Prospective, randomised, multicentre comparison of balloon angioplasty and the Cypher Select Plus stent for patients with ischaemic infrapopliteal disease shows that the stent is superior to angioplasty.
Konstantinos Katsanos, Department of Radiology, University Hospital of Patras, Rion, Greece, presented the results at the CIRSE 2011 conference in Munich, Germany.
The ACHILLES study was designed to compare the performance of a drug-eluting stent (Cypher Select Plus stent from Cordis which is a sirolimus-eluting stent) to balloon angioplasty in de novo and restenotic native infrapopliteal arterial lesions using an angiographic primary endpoint. Percutaneous balloon angioplasty is the current endovascular standard of care.
Several single-centre studies have shown the safety and efficacy of the sirolimus-eluting stent in lesions below the knee and the Cypher Select Plus stent received CE mark approval in 2006 for use in infrapopliteal arteries. Ischaemic infrapopliteal arterial disease limits blood flow below the knee causing pain, skin ulcers or sores, and an increased risk of amputation. The investigators randomised 200 patients with infrapopliteal artery disease who had two, or fewer, lesions with over 70% stenosis, and a maximum lesion length of 120mm to stenting or percutaneous transluminal angioplasty at 16 institutions in Europe.
The maximum number of stents per patient was fixed at four. The primary endpoint was angiographic in-segment binary restenosis at one year follow-up as determined by quantitative vessel analysis. Secondary endpoints included device, lesion and procedure success, mean percent diameter stenosis, minimal lumen diameter and late loss at 12 months and target lesion revascularisation, target vessel revascularisation and amputations at six weeks, six and 12 months.
Katsanos told delegates, “The study randomised 99 patients (113 lesions) to stenting and 101 patients (115 lesions) to percutaneous transluminal angioplasty. Baseline lesion characteristics were similar. The total lesion length was 26.9mm in the stenting group and 26.8mm in the angioplasty group.”

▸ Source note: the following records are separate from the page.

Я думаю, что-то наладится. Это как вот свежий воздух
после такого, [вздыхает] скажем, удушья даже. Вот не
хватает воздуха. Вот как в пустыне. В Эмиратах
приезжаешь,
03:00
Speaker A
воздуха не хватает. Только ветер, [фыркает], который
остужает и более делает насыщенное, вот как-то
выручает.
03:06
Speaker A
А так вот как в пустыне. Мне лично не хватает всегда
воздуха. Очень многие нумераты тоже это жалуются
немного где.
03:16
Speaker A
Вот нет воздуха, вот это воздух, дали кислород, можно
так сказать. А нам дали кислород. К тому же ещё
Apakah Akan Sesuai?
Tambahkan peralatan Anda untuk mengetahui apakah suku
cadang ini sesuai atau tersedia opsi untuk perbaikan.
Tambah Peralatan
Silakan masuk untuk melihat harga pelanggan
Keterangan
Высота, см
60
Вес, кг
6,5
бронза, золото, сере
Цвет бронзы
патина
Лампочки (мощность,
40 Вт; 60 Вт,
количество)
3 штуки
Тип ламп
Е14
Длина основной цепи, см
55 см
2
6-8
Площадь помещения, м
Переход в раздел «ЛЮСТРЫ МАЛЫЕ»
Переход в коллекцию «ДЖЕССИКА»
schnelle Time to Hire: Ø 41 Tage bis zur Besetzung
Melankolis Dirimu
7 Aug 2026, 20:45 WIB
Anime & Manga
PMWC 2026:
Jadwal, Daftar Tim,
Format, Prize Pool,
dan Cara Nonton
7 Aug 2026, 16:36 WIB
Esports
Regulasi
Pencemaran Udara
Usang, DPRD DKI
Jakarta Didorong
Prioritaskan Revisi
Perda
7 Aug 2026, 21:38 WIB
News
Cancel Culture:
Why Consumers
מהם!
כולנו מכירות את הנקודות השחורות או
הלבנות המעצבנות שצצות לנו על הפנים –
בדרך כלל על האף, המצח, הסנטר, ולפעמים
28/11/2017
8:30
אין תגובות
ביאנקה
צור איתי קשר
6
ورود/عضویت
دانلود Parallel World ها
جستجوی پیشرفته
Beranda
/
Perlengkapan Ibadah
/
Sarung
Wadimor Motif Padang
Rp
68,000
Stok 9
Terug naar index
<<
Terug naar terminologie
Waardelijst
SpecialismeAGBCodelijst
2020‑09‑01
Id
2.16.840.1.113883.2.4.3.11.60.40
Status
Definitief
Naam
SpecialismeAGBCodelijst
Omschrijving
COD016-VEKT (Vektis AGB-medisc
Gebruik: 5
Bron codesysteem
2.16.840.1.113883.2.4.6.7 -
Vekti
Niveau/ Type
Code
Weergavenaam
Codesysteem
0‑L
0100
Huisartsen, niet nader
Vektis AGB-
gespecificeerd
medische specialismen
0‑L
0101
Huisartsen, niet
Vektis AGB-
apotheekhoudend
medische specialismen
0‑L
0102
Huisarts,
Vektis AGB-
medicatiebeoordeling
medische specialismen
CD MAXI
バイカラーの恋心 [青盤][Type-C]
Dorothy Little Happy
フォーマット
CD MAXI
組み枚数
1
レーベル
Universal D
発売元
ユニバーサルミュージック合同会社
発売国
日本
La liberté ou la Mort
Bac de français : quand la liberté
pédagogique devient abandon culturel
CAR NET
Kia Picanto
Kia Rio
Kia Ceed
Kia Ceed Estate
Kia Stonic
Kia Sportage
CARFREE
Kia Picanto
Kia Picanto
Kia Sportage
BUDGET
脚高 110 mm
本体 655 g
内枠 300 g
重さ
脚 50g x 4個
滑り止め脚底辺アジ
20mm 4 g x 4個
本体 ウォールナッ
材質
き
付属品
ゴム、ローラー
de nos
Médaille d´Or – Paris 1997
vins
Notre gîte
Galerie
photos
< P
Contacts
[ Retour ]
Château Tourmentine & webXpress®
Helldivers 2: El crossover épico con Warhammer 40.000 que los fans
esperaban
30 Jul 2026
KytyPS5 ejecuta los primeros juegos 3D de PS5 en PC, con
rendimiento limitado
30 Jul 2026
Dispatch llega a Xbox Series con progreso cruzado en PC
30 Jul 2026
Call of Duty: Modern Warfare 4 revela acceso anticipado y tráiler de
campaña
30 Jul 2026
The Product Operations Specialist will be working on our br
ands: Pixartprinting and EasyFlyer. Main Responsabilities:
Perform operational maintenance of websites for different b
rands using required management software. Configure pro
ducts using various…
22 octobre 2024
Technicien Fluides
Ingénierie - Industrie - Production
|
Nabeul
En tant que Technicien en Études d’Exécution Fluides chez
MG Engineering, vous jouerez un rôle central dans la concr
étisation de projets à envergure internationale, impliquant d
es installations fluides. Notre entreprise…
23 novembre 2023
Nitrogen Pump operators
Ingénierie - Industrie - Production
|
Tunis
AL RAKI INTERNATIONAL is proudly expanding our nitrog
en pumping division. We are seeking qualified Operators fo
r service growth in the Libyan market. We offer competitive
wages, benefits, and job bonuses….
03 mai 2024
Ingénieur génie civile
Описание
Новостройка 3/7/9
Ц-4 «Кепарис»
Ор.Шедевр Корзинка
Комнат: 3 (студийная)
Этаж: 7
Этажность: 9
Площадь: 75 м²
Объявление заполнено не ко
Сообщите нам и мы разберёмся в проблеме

He explained that crossover from the angioplasty group to the stenting group occurred in eight patients. He noted that all the 99 patients randomised to the stent group had no change in plan and received a sirolimus-eluting stent.
The primary endpoint of angiographic binary restenosis at 12 months was reached by 22.4% in the drug-eluting stent group and 41.9% in the angioplasty group (p=0.019) analysed on an intention-to-treat basis and by 21.3% in the stent group versus 45.5% (p=0.004) analysed “as treated”.
Of further interest, the secondary endpoint of complete wound healing was marginally improved as adjudicated by an independent clinical reviewer, who was blinded to assigned treatment. Complete wound healing was recorded by 72.3% in the drug-eluting stent group versus 56.5% in the angioplasty group (p=0.13) on an intention-to-treat basis and by 72.9% in the drug-stent group versus 55.6% in the control group (p=0.09) analysed “as treated”.
“The Achilles study reached its primary endpoint, angiographic binary restenosis and demonstrated the superiority of the Cypher stent over angioplasty in native infrapopliteal artery lesions,” Katsanos concluded.